GOOD READING AND LISTENING FOR THE WEEKEND

Jul 21, 2018

A regular collection of links to writings and broadcasts covered in other media.

On ABC’ Saturday Extra this weekend (in case you missed it)

  • Hundreds of thousands of troops will be deployed to protect next week’s election in Pakistan in order to ensure it’s free and fair; former PM Nawaz Sharif remains in prison on corruption charges, and Imran Khan and Benazir Bhutto’s son are the other leading candidates. So what is at stake? Christina Lamb OBE speaks to Andrew West.
  • Is it possible that the Adani Coal Mine has found the funds it needs to proceed with this controversial project ? Michael West reports.
  • The word treason has been on everybody’s lips following the Helsinki Summit.  So when does it become an unlawful, punishable offence? What would that entail and what might be the ramifications if this were pursued?    Professor Jens David Ohlin, is an international law and conflict specialist from  Cornell Law School
  • The use of the term populist in today’s mainstream media to describe certain politicians, is actually far removed from its historical meaning and if we returned to its roots, it could actually be a cause for fighting for the rights of society’s underdog.   Thomas Frank and David McKnight discuss the real meaning of the term.
  • In his book Hemingway’s Havana: A Reflection of the Writer’s Life in Cuba –photographer and writer Robert Wheeler has created an intimate portrait of the man… going beyond the raucous, hard-drinking image we’re used to, and capturing a soulful character who enjoyed a profound affinity with the Cuban people.
  • Following the vision of the Mayor, Anne Hidalgo, Paris is undergoing an extensive architectural and cultural revamp, not just in preparation for the 2024 Olympic Games – but in order to create a more sustainable, engaged metropolis.

(Geraldine Doogue is away this Saturday. Andrew West is taking her place.)

Other commentary

Ross Gittins writes that Corporate crime is far too common. It’s not just media sensationalism: there is evidence of a great deal of corporate lawlessness – wage theft, cartel behaviour, unauthorised charges to customers, failure to take responsibility for defective products and much else. Gittins’ article, summarising the 2018 Giblin Lecture delivered by ACCC Chairman Rod Sims, lists eleven specific corporate transgressions that have been exposed in recent months (and that’s without mentioning the banks).

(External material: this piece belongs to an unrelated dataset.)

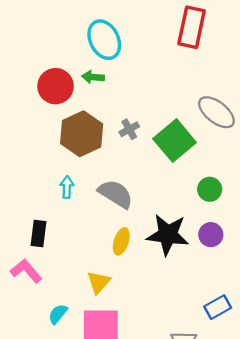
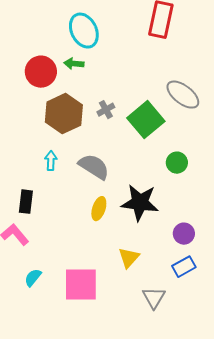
purple circle: (211, 235) -> (184, 234), moved
yellow triangle: (99, 282) -> (129, 258), moved
cyan semicircle: (58, 314) -> (33, 278), moved

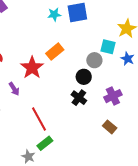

Reading some Coalition-aligned media reports one could be led to believe that Audrey Zibelman, Managing Director of the Australian Energy Operator, is enthusiastic about coal-fired power, but that is not the case. Writing in Renew Economy, Giles Parkinson takes readers through the AEMO’s report on its Integrated System Plan, which confirms that “the cheapest and smartest replacement for the country’s ageing coal-fired generators will be in solar, wind and storage technologies”. Over the next twenty years we will see more geographically distributed sources of power, necessitating investment in new transmission infrastructure.

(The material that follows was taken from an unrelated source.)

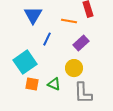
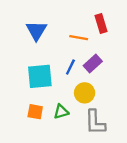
blue line: (47, 39) -> (70, 67), moved
cyan square: (25, 62) -> (40, 76), moved, turned 30
green triangle: (54, 84) -> (61, 112), turned -40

Are we still good Europeans” is Jürgen Habermas’s most recent article in Social Europe. He writes that a “frightened retreat behind national borders” cannot be the correct response to the onslaught of “a global capitalism driven by unregulated financial markets”. He praises Macron for taking steps “towards an agenda that reaches far beyond the interests of a single country, whereas Merkel is fighting for her political survival”. (Translation from “Sind wir noch gute Europäer”, in Zeitonline).